Generally speaking, a fully developed cancer can be described as going through two stages: initiation and progression. Here we are going to discuss that changes in "epigenetic modifications" can be associated with both phases. However, before describing specific examples, we will consider the mechanisms by which abnormal histone modifications profiles or deregulated activity of related enzymes may actually lead to cancer. Current evidence suggests that this can occur through at least two mechanisms. Histone modifications may affect genome integrity or chromosome segregation by altering gene expression programs, including dysregulation of oncogenes or tumor suppressors, and at a more global level.
It now appears that abnormal histone modifications profiles are closely related to cancer. Crucially, unlike DNA mutations, cancer-related epigenomic changes may be reversible, opening the possibility that "epigenetic drugs" could have a powerful impact on the treatment regimens of various cancers. In fact, HDAC inhibitors have been found to be particularly effective at inhibiting tumor growth, promoting apoptosis, and inducing differentiation, and at least in part through reactivation of certain tumor suppressor genes. Additionally, the Food and Drug Administration has recently approved them for the treatment of certain types of cancer, such as T-cell cutaneous lymphoma. Other compounds are currently in Phase II and Phase III clinical trials.

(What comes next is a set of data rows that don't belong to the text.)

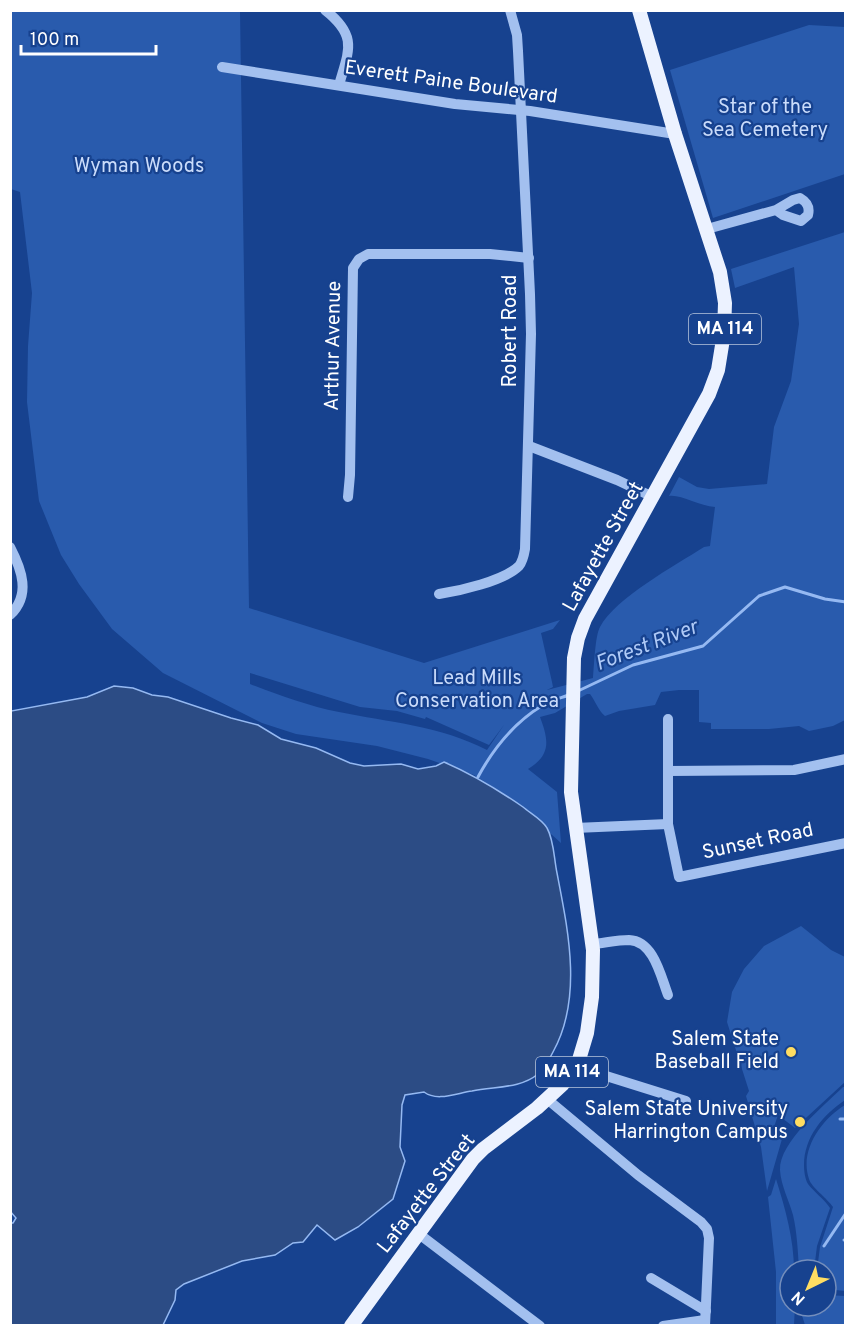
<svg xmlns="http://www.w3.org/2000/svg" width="856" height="1336" font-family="Overpass,sans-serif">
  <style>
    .green { fill: #295bad; fill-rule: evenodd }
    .water { fill: #2c4c85; stroke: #95b9f2; stroke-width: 1.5 }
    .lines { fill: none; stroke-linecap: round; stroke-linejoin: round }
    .stream { stroke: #95b9f2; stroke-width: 3 }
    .minor { stroke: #a3c0ef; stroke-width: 10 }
    .major { stroke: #ecf2ff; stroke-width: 14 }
    .poi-dot { fill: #ffdd62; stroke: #17428f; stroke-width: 2 }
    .labels { text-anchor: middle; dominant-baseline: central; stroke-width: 4.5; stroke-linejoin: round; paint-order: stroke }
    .shield { fill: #17428f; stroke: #b9c6dd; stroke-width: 1.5 }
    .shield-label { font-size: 18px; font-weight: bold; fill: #fff }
    .street-label { font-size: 20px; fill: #fff; stroke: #17428f }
    .park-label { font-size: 20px; fill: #cadcfb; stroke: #17428f }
    .poi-label { font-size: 20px; fill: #fff; stroke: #17428f; text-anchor: end }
    .water-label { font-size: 21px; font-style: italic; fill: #afcaf7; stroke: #17428f }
  </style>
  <rect width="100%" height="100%" fill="#17428f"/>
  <!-- green -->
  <g class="green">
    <path d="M 10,11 L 240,11 L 249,608 L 424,663 L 560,620 L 553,629 L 541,633 L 552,682 L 553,687 L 547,690 L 593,678 C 594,667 595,636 600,627 C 615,598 676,565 704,547 L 710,546 L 715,507 C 699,506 680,494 669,496 L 679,477 L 697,487 L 709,489 L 767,484 L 774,427 L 791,381 L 799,324 L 794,267 L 735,288 L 731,269 L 845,232 L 845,720 L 833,726 L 809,731 L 799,726 L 769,729 L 711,729 L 711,723 L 699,722 L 699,690 L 679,690 L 661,692 L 655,705 L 619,711 L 605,716 C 598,710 596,702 590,694 L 587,694 L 555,713 L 540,717 C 549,741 551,755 528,769 L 557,792 L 561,843 L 512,799 L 474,775 L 428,759 L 377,746 L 296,734 L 262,723 L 163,673 L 112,629 L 79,584 L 61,555 L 39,501 L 27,402 L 28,346 L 32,293 L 20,192 L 11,189 ZM 250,673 L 360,707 L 397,711 L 425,719 L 426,717 L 489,745 L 504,725 L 487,750 C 441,726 388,722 339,712 C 308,706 279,695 250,684 Z"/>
    <polygon points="809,25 845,27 845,174 713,218 670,70"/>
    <polygon points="801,926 831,950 845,957 845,1082 795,1128 778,1115 774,1127 782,1139 767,1191 761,1147 746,1096 749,1091 727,1022 732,992 744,969 764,946"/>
    <path d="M 843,1087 L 845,1087 L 845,1100 C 823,1115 804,1137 804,1165 C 804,1171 805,1179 808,1184 C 814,1192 824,1199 830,1208 L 817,1246 L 814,1270 L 799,1270 C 798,1252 797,1232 793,1215 C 789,1200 781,1186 780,1170 C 779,1142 824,1106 843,1087 Z"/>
    <path d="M 845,1105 L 845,1291 L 826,1289 L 826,1270 L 817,1270 L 820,1247 L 833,1207 C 828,1199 811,1187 809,1179 C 799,1150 822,1119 845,1105 Z"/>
    <path d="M 776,1179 C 785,1208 794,1239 794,1270 L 790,1270 L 790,1306 L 795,1306 L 794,1325 L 776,1325 L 776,1272 L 768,1197 L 771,1195 Z"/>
    <polygon points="826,1295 845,1296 845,1325 805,1325 799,1306 826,1306"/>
  </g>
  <!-- water -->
  <path class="water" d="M 114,686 L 133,688 L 152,695 L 168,697 L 231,718 L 258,725 L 281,739 L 316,748 L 350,763 L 364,766 L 401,764 L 418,769 L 436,766 L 444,762 C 474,775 497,789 523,807 C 530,813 543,820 547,828 C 554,840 554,859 557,873 C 568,930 583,998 553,1052 C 549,1060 545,1068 538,1074 C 520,1089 494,1086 472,1091 C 457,1093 437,1102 424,1092 L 405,1095 L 402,1105 L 400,1147 L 405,1161 L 393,1199 L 358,1227 L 335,1240 L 317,1225 L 303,1242 L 293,1243 L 275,1255 L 242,1261 L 184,1284 L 176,1290 L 175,1300 L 163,1325 L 11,1325 L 10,1223 L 13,1223 L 16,1218 L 10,1211 L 11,711 L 87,697 Z"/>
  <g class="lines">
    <!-- stream -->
    <g class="stream">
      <polyline points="578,691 633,665 703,646 759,596 785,587 825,599 846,602"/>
      <path d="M 478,777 C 493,749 515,722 543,705 C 551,700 561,698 569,695"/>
      <polyline points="840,1119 846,1119"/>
      <polyline points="844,1240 846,1240"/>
      <polyline points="824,1246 846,1213"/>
    </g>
    <!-- minor -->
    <g class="minor">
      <path d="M 325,10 C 358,36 349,50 339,85"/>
      <polyline points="222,67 455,104 530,111 675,134"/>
      <path d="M 707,229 L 776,210 L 783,215 L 801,221 L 808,215 C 810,207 807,202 800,198 L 793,200 L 776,210"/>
      <polyline points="529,446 617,480 653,497"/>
      <polyline points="348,497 350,475 353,268 359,259 368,254 490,254 529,258"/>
      <path d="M 10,547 C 22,570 31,595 10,615"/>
      <path d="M 439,594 C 459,591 504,581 519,566 C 523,561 524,555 525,549 L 531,334 L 530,294 L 518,51 L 517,35 L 510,10"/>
      <polyline points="668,719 668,824 679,877 846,843"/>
      <polyline points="668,771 794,770 846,759"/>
      <polyline points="575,828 668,824"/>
      <path d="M 592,944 C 604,943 617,940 629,940 C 654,941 661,977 668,995"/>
      <polyline points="578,1063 603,1075 686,1101"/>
      <polyline points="547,1099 638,1175 701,1222 707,1229 709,1238 705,1326"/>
      <polyline points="419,1234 540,1326"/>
      <polyline points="651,1278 706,1311"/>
      <polyline points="663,1326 705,1320"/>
    </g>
    <!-- major -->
    <polyline class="major" points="351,1326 473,1159 483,1149 537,1108 563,1084 578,1063 587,1033 592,997 593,950 571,792 574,658 578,638 585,619 709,394 718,370 724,333 725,303 720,272 675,134 639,10"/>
  </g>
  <!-- markers -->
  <g class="poi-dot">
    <circle cx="791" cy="1052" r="6"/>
    <circle cx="800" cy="1122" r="6"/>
  </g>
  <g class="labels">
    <!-- shield labels -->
    <g class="shield">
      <rect x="689" y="314" width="72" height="30" rx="4.5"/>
      <rect x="536" y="1057" width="72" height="30" rx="4.5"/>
    </g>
    <g class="shield-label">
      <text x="725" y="329">MA 114</text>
      <text x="572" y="1072">MA 114</text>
    </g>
    <!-- street labels -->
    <g class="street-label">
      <text transform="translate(451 83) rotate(8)">Everett Paine Boulevard</text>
      <text transform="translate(511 331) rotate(-90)">Robert Road</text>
      <text transform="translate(334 346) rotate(-89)">Arthur Avenue</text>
      <text transform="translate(604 547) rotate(-61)">Lafayette Street</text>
      <text transform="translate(758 842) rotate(-12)">Sunset Road</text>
      <text transform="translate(427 1194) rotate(-52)">Lafayette Street</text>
    </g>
    <!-- park labels -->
    <g class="park-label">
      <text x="765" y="108">Star of the<tspan x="765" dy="23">Sea Cemetery</tspan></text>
      <text x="139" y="167">Wyman Woods</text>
      <text x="477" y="679">Lead Mills<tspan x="477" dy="23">Conservation Area</tspan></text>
    </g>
    <!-- poi labels -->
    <g class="poi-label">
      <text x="779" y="1040">Salem State<tspan x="779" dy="23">Baseball Field</tspan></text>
      <text x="788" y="1110">Salem State University<tspan x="788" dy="23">Harrington Campus</tspan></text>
    </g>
    <!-- water labels -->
    <g class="water-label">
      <text transform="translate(647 646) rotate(-21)">Forest River</text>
    </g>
  </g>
  <!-- border -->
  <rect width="856" height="1336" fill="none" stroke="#ffffff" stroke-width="24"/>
  <!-- north arrow -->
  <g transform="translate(808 1288) rotate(223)"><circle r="28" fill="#17428f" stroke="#748ebc" stroke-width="1.5"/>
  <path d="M0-4.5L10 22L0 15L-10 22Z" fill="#ffdd62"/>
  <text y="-9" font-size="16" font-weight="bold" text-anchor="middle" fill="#ffffff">N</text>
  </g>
  <!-- scale -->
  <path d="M21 45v9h135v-9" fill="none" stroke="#ffffff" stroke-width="3"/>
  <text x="30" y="45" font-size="18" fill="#ffffff" stroke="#17428f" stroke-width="4.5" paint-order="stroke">100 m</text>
</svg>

Other enzyme inhibitors of histone modifications such as HMT inhibitors are currently in development. First, we do not fully understand how HDAC inhibitors achieve their efficacy. For example, do they function by modulating the acetylation of histone or non-histone substrates? Second, most HDAC inhibitors are not enzyme specific, that is they inhibit a wide range of different HDAC enzymes. It is unclear whether this would increase their efficacy, or whether developing inhibitors that could target specific HDACs would be therapeutically beneficial. Therefore, when developing new inhibitors such as those targeting HMT, we need to consider whether we should target enzyme-specific inhibitors, enzyme subfamily-specific inhibitors, or pan-inhibitors similar to HDAC inhibitors. Nonetheless, the fact that these drugs are safe, and that they do work, is very encouraging given the broad target specificity. So the truth is, while there's still a lot to learn about chromatin as a target, "epigenetic" drugs clearly show great promise.